DATA EXTRACT
┌──
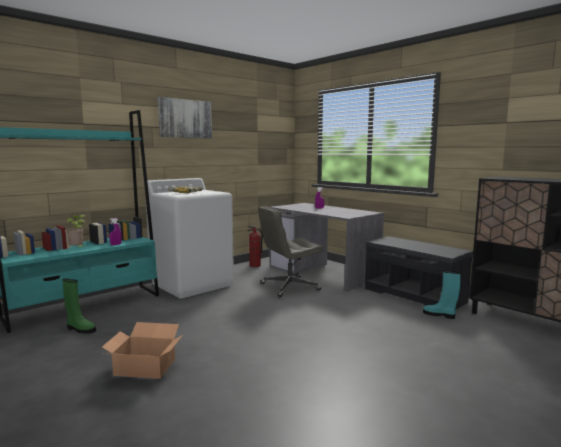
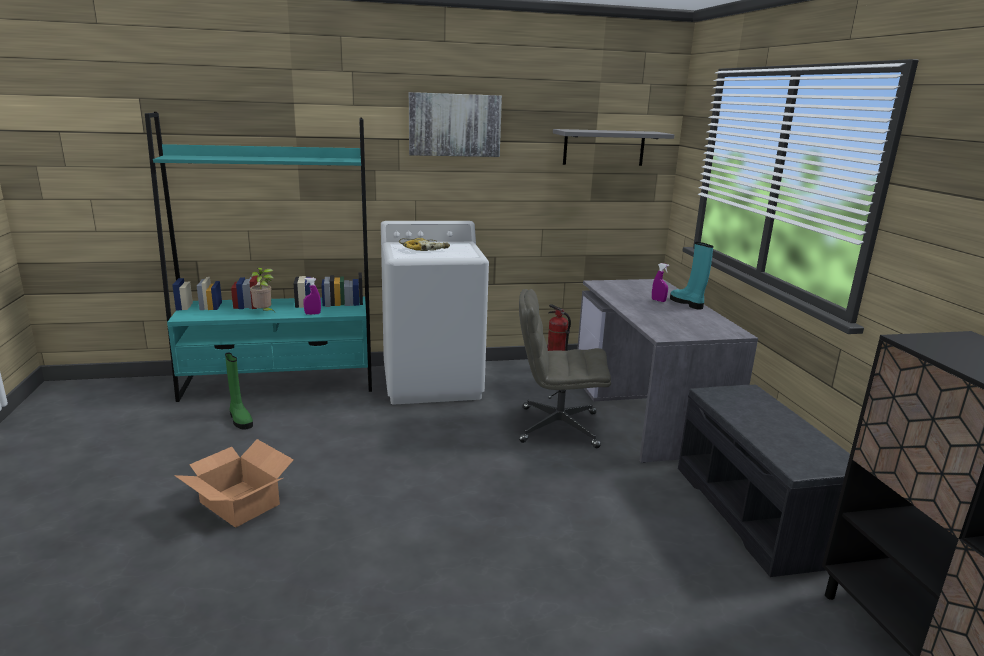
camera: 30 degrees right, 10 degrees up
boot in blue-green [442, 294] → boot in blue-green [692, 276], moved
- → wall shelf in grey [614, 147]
└──
ACTION ITEM
What this calls for is a word-for-word copy of the listing above, pictures excluded.

ANSWER SPACE
camera: 30 degrees right, 10 degrees up
boot in blue-green [442, 294] → boot in blue-green [692, 276], moved
- → wall shelf in grey [614, 147]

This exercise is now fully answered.